Gooden Takes iRacing’s Virtual Volkswagen Jetta TDI Cup Title & Chance to Compete for Real-World Version in 2010
November 3rd, 2009 by Jaime Baker
Tight Competition for Big Prize Highlights 12-Week Season of Virtual Racing
The prize? The chance for a paid-for arrive-and-drive ride in the 2010 VW Jetta TDI Cup. The result? Twelve weeks of hard racing among 600 competitors climaxed by a two-race final-weekend shootout between real-world kart racers Wyatt Gooden, 21, and Carl Modoff, 20, with the championship – and the shot at a real-world drive next year – going to Gooden by the narrowest of margins.
Gooden, who came into the final weekend of the 12-week iRacing Volkswagen Jetta TDI Cup series with a slim 22-point lead over Modoff, took a win from the pole on the first race on the tricky 1.53-mile Lime Rock Park circuit. Modoff won the second race, passing Gooden in the esses for the lead on the first lap. The title looked as though it would go to Modoff as Gooden dropped two wheels off the racing surface and fell back to 6th place. But the Ohioan rallied to a fourth-place finish, which provided him with sufficient cushion to ensure the championship.
“It’s incredible to have finally won, especially in such a nail biter right down to the very end,” said Gooden, the new champion. “The championship really couldn’t have been closer between Carl and me. It’s still hard to believe that I’m finally getting a shot at an SCCA Pro Racing series through a simulator.”
Championship runner-up Modoff, of Las Vegas, was gracious in defeat, noting that in their first-race head-to-head shootout “Wyatt drove great. He got a good start and ran fast the whole race. I was making mistakes and had nothing for him.”
All competitors in the virtual Jetta TDI series who also meet the age, nationality and financial requirements – 16 to 26 years old; holding a passport from Canada, U.S. or Mexico; and posting the $45,000 season race fee – are also invited to apply for one of the positions in the final evaluation for the 2010 edition of the real-world series. But if Gooden makes the final field of 25, he’ll race next year for free. The final driver selection event will be held in early February 2010 in Las Vegas, Nevada and is the last step in qualifying for the factory series. More information is available at www.vwmotorsportusa.com.

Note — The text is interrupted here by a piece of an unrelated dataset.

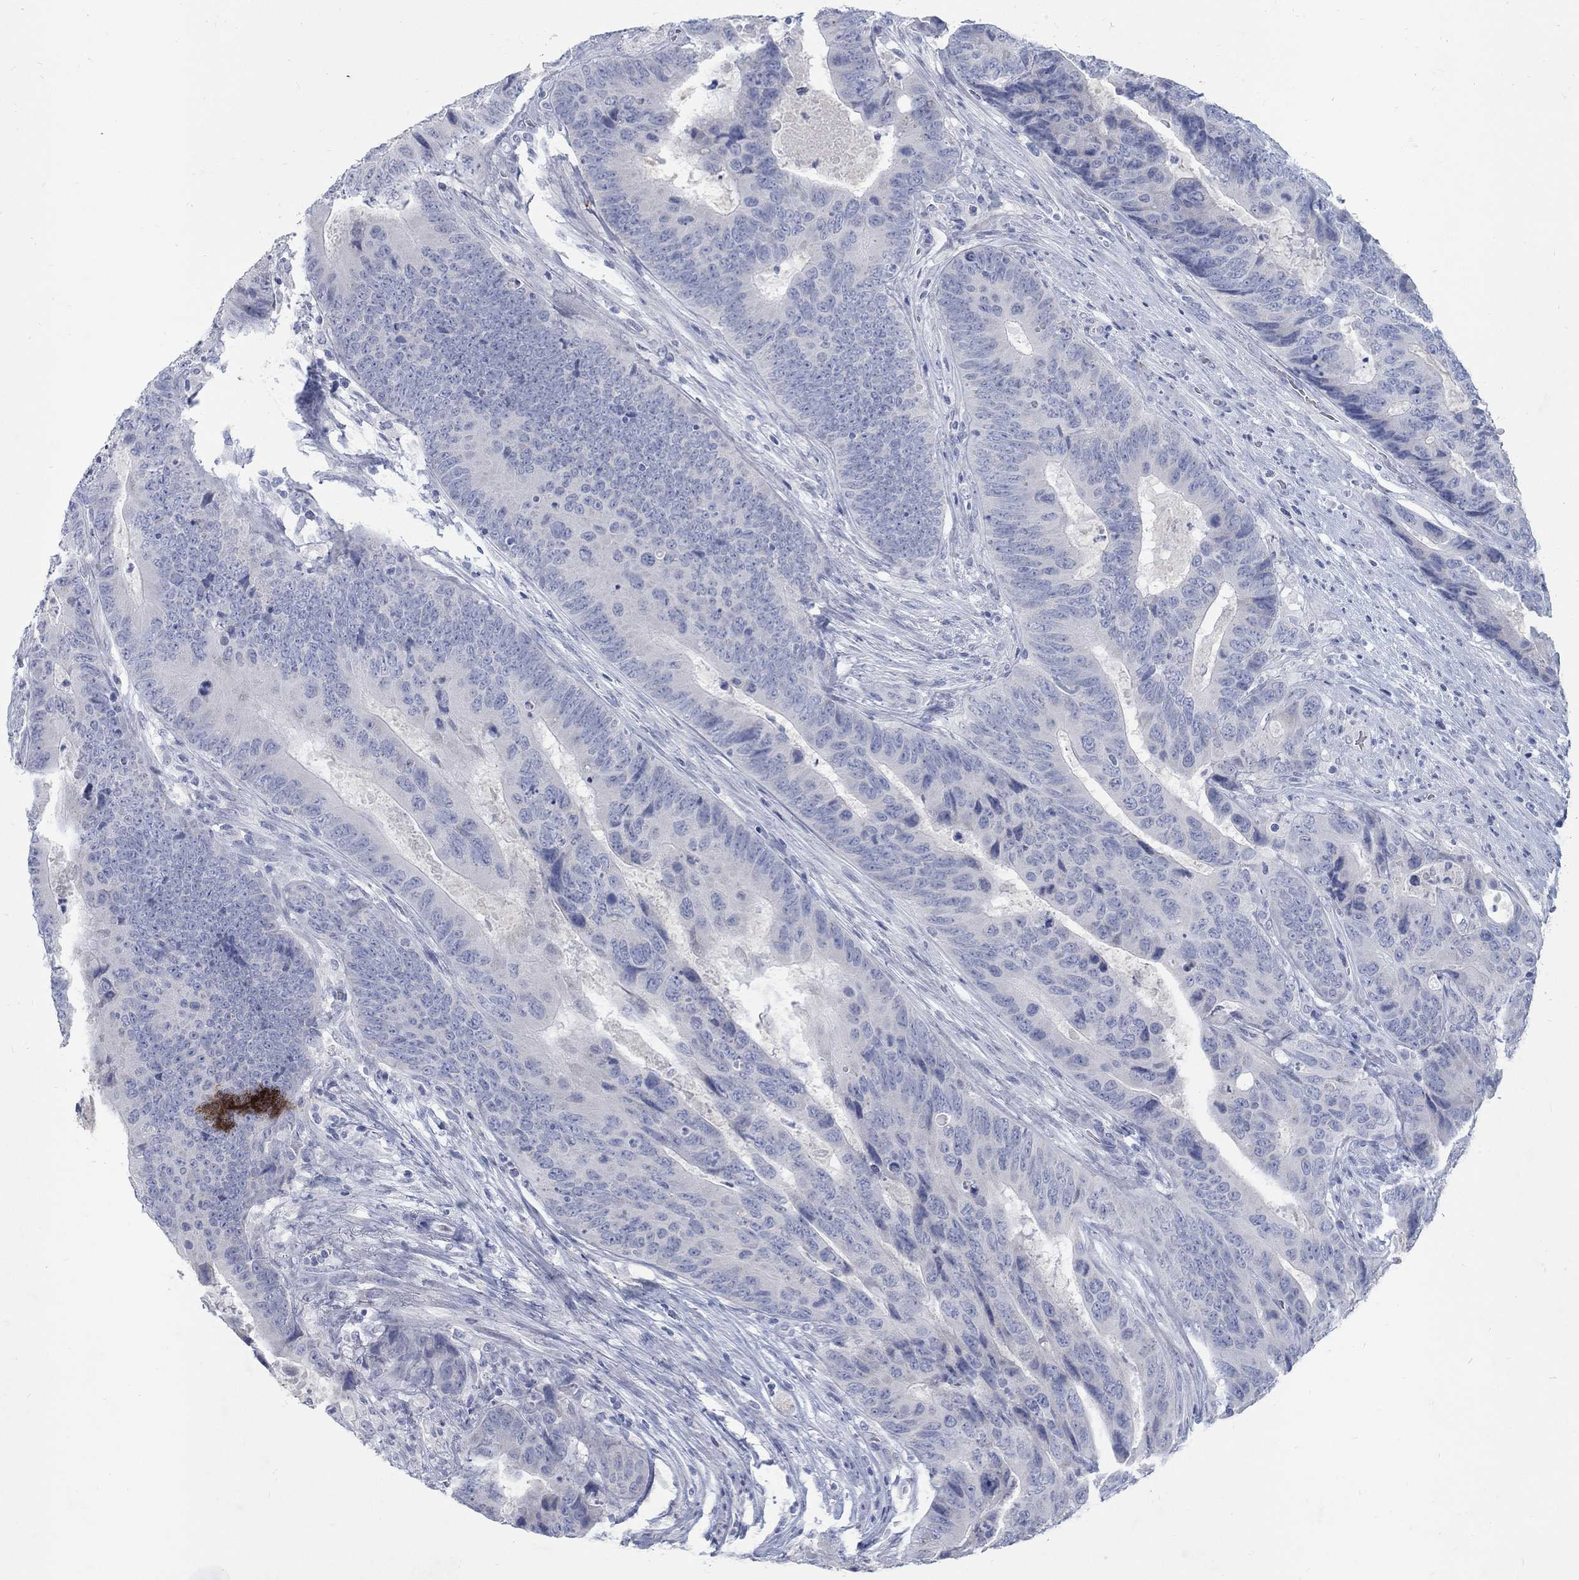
{"staining": {"intensity": "negative", "quantity": "none", "location": "none"}, "tissue": "colorectal cancer", "cell_type": "Tumor cells", "image_type": "cancer", "snomed": [{"axis": "morphology", "description": "Adenocarcinoma, NOS"}, {"axis": "topography", "description": "Colon"}], "caption": "This is an immunohistochemistry (IHC) photomicrograph of colorectal cancer. There is no expression in tumor cells.", "gene": "RFTN2", "patient": {"sex": "female", "age": 56}}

“All of us at iRacing – members and staff – congratulate Wyatt Gooden on his superb, hard-earned championship,” said Steve Myers, iRacing’s executive producer. “And while he and Carl Modoff provided the excitement over the last week of the series, all of the 600 drivers who participated during the season had the chance to enjoy close, competitive racing. And for those, like Wyatt, who plan to move from karting to cars in the real world, we’re pleased that the skills they’ve learned in the virtual world are able to help them make that transition successfully.”
Earlier in the year John Prather, iRacing’s top-rated road racer, made his real-world racing debut in the Road America round of the VW Jetta TDI Cup, running against veterans with many years experience in real-world racing and at least several races under their belts in the Jetta TDI series. Prather, whose first laps in the real world had come just weeks earlier at a three-day Skip Barber Racing school, was recording competitive lap times by the end of the weekend, demonstrating that virtual racers not only have the same fun, but develop the skills required for success in the physical world.
“I was really happy to see such broad participation in the online Volkswagen Jetta TDI Cup season,” said Clark Campbell, motorsports manager, Volkswagen of America, Inc. “While we’re looking forward to seeing what Gooden can do behind the wheel of the real Jetta TDI Cup racecar, we hope that there will be others who will try to make the jump from the online world to the race track.”